LE INTERPRETAZIONI - Detto questo, i dati
si aprono a varie interpretazioni. Per Liz O’Neill, della
Vegetarian Society, si è sempre saputo che il
vegetarianismo è una scelta intelligente, di compassione
(nel senso etimologico di «patire insieme») e di grande
solidarietà nei confronti degli animali, dell’ambiente e
della gente. Come sosteneva oltre un secolo fa il guru
indiano Sri Yukteswar, maestro di Paramahansa Yogananda, il
corpo umano sembra essere stato creato per un'alimentazione
a base di cereali, frutta, radici commestibili e bevande
come il latte; a questo si aggiunge che l’essere umano non
produce le stesse quantità di succhi gastrici dei
carnivori. Dunque la bistecca è piena di controindicazioni
e rinunciarvi sarebbe una scelta coscienziosa.
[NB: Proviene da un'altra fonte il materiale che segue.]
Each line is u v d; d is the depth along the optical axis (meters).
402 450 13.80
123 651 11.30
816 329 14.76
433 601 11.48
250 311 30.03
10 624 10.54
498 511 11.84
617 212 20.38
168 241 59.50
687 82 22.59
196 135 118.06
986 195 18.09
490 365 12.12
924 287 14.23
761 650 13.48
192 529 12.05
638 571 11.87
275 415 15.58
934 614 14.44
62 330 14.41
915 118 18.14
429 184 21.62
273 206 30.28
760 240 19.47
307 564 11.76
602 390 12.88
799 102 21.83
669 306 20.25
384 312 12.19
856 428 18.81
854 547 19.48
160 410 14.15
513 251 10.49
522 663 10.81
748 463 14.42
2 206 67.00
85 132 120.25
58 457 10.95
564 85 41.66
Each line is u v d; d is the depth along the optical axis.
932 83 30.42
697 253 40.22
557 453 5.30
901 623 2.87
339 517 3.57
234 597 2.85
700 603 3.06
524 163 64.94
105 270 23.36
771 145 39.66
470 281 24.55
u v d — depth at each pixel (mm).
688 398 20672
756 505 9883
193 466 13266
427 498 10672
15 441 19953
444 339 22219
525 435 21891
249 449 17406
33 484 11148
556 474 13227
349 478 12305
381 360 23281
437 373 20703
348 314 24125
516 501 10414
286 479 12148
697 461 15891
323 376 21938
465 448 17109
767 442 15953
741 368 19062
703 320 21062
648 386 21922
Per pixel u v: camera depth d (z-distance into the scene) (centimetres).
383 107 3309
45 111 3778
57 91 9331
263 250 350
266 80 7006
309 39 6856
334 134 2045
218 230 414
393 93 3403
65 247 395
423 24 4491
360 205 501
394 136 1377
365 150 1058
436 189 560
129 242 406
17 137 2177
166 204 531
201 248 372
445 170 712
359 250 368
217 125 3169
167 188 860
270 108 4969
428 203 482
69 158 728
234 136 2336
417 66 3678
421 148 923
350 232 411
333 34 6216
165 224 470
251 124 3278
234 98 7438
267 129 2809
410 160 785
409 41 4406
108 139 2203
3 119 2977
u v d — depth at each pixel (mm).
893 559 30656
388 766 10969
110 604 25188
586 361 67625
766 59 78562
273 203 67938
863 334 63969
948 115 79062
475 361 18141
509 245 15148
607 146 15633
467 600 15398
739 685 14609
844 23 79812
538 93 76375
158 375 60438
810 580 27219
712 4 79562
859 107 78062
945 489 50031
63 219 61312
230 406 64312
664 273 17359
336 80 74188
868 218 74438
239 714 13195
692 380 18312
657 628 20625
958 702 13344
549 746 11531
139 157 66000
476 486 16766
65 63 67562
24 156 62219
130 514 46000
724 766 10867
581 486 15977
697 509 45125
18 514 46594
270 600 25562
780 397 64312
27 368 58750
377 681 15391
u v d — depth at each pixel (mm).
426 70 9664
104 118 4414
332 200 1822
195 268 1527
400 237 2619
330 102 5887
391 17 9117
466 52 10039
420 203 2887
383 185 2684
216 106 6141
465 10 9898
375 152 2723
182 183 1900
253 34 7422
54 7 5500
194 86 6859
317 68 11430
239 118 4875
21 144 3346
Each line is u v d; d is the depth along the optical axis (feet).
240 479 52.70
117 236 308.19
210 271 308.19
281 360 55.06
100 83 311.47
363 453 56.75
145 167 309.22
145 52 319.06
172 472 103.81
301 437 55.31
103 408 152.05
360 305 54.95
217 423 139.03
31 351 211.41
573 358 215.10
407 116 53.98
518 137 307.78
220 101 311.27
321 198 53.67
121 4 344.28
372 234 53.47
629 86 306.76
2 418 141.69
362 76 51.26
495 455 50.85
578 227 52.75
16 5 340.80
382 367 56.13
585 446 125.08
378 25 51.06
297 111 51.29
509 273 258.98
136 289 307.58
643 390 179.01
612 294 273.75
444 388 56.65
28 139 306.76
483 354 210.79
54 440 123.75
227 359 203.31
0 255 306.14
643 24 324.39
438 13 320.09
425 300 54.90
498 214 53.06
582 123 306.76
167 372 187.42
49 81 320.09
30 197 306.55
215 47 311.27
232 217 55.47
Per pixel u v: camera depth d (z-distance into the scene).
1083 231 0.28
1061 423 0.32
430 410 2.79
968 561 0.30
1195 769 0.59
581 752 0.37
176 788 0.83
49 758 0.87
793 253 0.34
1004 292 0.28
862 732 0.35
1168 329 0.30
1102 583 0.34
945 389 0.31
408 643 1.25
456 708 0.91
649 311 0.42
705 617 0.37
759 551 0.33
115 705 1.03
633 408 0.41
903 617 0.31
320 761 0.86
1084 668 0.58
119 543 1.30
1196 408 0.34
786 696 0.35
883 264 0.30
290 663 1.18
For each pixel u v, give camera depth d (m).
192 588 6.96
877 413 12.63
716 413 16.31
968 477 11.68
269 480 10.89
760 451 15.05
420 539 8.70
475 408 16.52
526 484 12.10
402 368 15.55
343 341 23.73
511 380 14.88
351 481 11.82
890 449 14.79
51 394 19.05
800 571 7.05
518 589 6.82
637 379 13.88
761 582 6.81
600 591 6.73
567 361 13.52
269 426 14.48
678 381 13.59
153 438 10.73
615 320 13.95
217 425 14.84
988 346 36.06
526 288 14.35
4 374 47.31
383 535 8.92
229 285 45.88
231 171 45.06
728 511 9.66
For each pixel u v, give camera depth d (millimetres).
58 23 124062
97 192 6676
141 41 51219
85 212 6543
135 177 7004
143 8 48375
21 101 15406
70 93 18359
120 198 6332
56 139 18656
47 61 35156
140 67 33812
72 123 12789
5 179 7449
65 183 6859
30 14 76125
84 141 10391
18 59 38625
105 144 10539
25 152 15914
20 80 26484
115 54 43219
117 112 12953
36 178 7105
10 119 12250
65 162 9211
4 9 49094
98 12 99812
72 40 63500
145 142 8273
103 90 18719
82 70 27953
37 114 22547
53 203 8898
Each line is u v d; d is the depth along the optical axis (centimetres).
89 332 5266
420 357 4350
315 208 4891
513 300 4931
Ma non tutti
sono d’accordo sui termini dell’equazione, ammesso che
la totale assenza di carne sia sempre e comunque salutare
per l’organismo. Per il dottor Frankie Phillips, della
Brtish Dietetic Association, non è esatto sostenere che gli
individui diventano vegetariani perché hanno un alto
quoziente d’intelligenza e forse sarebbe meglio dire che
in generale le persone intellettualmente dotate tendono a
prendersi cura maggiormente della propria salute.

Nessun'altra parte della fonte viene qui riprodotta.